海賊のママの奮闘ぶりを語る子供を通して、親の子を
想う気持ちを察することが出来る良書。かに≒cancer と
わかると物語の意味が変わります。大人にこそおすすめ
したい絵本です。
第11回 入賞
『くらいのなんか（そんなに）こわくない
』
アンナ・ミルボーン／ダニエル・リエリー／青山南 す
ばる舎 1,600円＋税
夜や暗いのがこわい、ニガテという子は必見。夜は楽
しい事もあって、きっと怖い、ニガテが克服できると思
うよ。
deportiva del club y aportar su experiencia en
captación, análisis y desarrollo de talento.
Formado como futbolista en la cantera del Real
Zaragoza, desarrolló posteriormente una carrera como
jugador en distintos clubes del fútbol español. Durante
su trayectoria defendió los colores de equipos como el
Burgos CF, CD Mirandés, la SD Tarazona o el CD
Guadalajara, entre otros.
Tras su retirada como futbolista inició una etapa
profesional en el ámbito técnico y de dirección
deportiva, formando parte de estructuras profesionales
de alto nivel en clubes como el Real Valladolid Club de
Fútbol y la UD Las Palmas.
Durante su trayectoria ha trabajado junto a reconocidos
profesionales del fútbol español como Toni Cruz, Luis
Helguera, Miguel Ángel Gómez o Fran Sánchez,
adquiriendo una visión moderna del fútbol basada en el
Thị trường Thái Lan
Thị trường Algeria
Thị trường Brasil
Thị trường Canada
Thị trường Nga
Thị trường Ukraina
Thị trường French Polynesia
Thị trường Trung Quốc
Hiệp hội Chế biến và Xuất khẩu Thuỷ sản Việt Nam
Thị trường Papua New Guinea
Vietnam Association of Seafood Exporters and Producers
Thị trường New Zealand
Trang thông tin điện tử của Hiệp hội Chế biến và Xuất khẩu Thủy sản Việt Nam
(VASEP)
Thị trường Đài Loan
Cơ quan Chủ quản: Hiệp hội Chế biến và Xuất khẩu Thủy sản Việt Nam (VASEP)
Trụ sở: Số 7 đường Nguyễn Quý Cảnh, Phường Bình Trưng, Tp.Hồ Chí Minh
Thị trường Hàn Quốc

:::::

Activity.
Each line above where the word "khẩu" occurs should be returned in full.

Result for this exercise.
Hiệp hội Chế biến và Xuất khẩu Thuỷ sản Việt Nam
Trang thông tin điện tử của Hiệp hội Chế biến và Xuất khẩu Thủy sản Việt Nam
Cơ quan Chủ quản: Hiệp hội Chế biến và Xuất khẩu Thủy sản Việt Nam (VASEP)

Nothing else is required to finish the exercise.